Given exercise: Rewrite the material below with every occurrence of "myFeature" changed to "boxFeature", keeping all other text the same.

Raw data:
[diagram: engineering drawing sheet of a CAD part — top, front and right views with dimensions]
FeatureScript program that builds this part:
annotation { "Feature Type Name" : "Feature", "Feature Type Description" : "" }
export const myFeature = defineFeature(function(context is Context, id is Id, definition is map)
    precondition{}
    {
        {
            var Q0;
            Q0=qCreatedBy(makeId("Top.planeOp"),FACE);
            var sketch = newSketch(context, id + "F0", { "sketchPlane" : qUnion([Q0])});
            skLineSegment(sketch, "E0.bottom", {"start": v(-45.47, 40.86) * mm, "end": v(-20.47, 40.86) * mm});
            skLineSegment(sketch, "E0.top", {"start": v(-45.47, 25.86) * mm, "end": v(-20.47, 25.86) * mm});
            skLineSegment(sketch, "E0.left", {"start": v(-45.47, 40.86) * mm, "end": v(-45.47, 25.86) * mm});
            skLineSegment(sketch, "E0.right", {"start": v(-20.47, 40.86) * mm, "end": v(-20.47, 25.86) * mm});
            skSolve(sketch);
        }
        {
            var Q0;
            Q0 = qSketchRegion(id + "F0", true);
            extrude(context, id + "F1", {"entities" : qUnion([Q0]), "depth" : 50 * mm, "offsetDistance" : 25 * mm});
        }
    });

Answer to the problem:
[diagram: engineering drawing sheet of a CAD part — top, front and right views with dimensions]
FeatureScript program that builds this part:
annotation { "Feature Type Name" : "Feature", "Feature Type Description" : "" }
export const boxFeature = defineFeature(function(context is Context, id is Id, definition is map)
    precondition{}
    {
        {
            var Q0;
            Q0=qCreatedBy(makeId("Top.planeOp"),FACE);
            var sketch = newSketch(context, id + "F0", { "sketchPlane" : qUnion([Q0])});
            skLineSegment(sketch, "E0.bottom", {"start": v(-45.47, 40.86) * mm, "end": v(-20.47, 40.86) * mm});
            skLineSegment(sketch, "E0.top", {"start": v(-45.47, 25.86) * mm, "end": v(-20.47, 25.86) * mm});
            skLineSegment(sketch, "E0.left", {"start": v(-45.47, 40.86) * mm, "end": v(-45.47, 25.86) * mm});
            skLineSegment(sketch, "E0.right", {"start": v(-20.47, 40.86) * mm, "end": v(-20.47, 25.86) * mm});
            skSolve(sketch);
        }
        {
            var Q0;
            Q0 = qSketchRegion(id + "F0", true);
            extrude(context, id + "F1", {"entities" : qUnion([Q0]), "depth" : 50 * mm, "offsetDistance" : 25 * mm});
        }
    });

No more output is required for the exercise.